→ **READING PASSAGE**
--- --- ---

In March, Mattie, Lou Ann, Dwayne Ray, Taylor, and Turtle go on a picnic near a beautiful creek. Two of Mattie’s friends, Esperanza and Estevan, go with them. Esperanza and Estevan are a married couple from Guatemala City. Estevan, who taught English there, speaks better English than any of the American characters do. Esperanza keeps staring at Turtle, and Estevan explains to Taylor that Turtle reminds Esperanza of a child they knew in Guatemala. Estevan and Taylor take a swim in the ice-cold creek water. On the way home, they have to slam on the brakes to make way for a family of quail. Taylor gets teary-eyed at the sight of the bird family. Lou Ann thinks that Angel, instead of being touched, would have wondered how many birds he could hit. Turtle reacts to the sudden stop by doing a somersault and making her first sound: laughter. Taylor feels relieved that Turtle’s first sound was a laugh; it reassures Taylor that she is doing a decent job of raising Turtle, for she feels that if Turtle were unhappy, she would not laugh. A little later, as Turtle and Taylor help Mattie plant the garden, Turtle says her first word: “bean.”

One night, Lou Ann tells Taylor about her fear that the horrible things she imagines will happen in real life. She tells Taylor that in high school she stood looking over a cliff and imagined jumping. After imagining it, she became terrified that she actually would jump. She says she used to worry that she would say something rude in the middle of church. Taylor says she has felt similarly, and Lou Ann feels relieved that someone understands her.

That night, Edna Poppy and Mrs. Virgie Parsons, two elderly neighbors, come to Lou Ann’s house for dinner and to watch Mattie, who is scheduled to appear on TV. Esperanza and Estevan also come over. On television, Mattie talks about human rights, the United Nations, the concept of asylum, and the violence visited upon immigrants who are forced to return to their countries of origin. Edna and Virgie do not understand Mattie’s remarks, and neither does Taylor.

--- --- ---

→ **PROVIDED RECORDS**
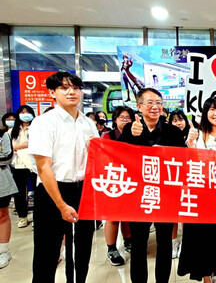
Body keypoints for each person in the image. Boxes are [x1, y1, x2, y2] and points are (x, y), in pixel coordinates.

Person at [28, 71, 97, 283]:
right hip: (52, 192)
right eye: (64, 88)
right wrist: (61, 205)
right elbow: (43, 168)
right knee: (47, 253)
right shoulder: (44, 122)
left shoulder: (88, 124)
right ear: (52, 93)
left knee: (81, 250)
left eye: (76, 88)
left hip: (83, 191)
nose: (71, 92)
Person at [118, 87, 185, 283]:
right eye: (149, 103)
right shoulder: (131, 130)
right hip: (139, 196)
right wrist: (129, 135)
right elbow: (117, 156)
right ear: (139, 107)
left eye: (158, 103)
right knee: (139, 243)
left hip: (166, 195)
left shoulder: (173, 132)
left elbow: (181, 161)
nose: (155, 107)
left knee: (164, 243)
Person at [178, 96, 216, 283]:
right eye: (212, 109)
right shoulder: (195, 136)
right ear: (205, 113)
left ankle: (213, 273)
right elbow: (187, 166)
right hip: (199, 197)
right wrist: (189, 146)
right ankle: (205, 276)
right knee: (200, 239)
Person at [101, 106, 135, 266]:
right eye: (122, 117)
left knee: (128, 214)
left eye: (128, 118)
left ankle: (128, 241)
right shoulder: (107, 136)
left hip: (132, 181)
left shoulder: (136, 135)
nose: (126, 121)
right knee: (113, 217)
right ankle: (111, 249)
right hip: (113, 180)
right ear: (115, 119)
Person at [9, 105, 37, 228]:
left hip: (34, 164)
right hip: (18, 165)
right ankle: (22, 216)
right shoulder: (12, 131)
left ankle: (37, 217)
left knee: (38, 191)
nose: (25, 114)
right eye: (22, 112)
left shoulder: (36, 128)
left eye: (27, 112)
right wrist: (21, 146)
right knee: (20, 193)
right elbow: (8, 147)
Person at [169, 109, 191, 258]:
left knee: (186, 214)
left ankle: (185, 243)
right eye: (174, 120)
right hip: (171, 180)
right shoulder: (166, 135)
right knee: (172, 214)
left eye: (180, 119)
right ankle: (173, 242)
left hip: (190, 180)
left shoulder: (194, 135)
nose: (178, 123)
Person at [0, 123, 17, 268]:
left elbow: (7, 157)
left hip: (1, 179)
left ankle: (3, 250)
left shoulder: (3, 134)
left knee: (2, 214)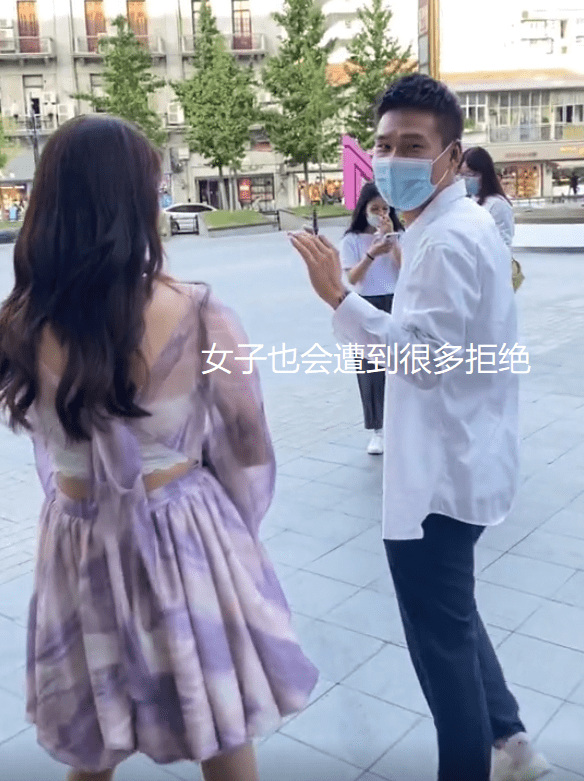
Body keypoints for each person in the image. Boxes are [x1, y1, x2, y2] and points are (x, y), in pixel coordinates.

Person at [0, 115, 318, 781]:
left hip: (76, 541)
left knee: (94, 732)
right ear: (135, 203)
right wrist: (238, 531)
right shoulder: (199, 313)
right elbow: (248, 445)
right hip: (183, 533)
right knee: (220, 721)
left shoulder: (19, 324)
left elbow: (47, 445)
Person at [289, 74, 550, 781]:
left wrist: (339, 296)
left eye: (412, 146)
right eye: (382, 144)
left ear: (450, 156)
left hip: (439, 478)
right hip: (462, 457)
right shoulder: (449, 227)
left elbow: (425, 360)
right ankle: (513, 744)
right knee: (454, 615)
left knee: (441, 648)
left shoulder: (446, 240)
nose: (392, 159)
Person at [339, 182, 403, 455]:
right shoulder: (351, 240)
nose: (380, 214)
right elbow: (353, 278)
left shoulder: (400, 235)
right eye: (374, 208)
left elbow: (407, 269)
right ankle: (377, 430)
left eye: (384, 208)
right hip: (366, 303)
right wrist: (371, 254)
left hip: (397, 301)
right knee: (370, 368)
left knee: (402, 365)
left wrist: (392, 242)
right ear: (363, 209)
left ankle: (402, 425)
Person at [460, 147, 524, 292]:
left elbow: (503, 243)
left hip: (491, 276)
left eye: (471, 174)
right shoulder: (470, 200)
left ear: (485, 174)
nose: (466, 179)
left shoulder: (498, 204)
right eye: (462, 174)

--- --- ---

→ **ACTIVITY**
Return, word for word, the stretch of the plot summary above that starts with the words "One night, Lou" and ends with "someone understands her.".

→ **WORKED SOLUTION**
One night, Lou Ann tells Taylor about her fear that the horrible things she imagines will happen in real life. She tells Taylor that in high school she stood looking over a cliff and imagined jumping. After imagining it, she became terrified that she actually would jump. She says she used to worry that she would say something rude in the middle of church. Taylor says she has felt similarly, and Lou Ann feels relieved that someone understands her.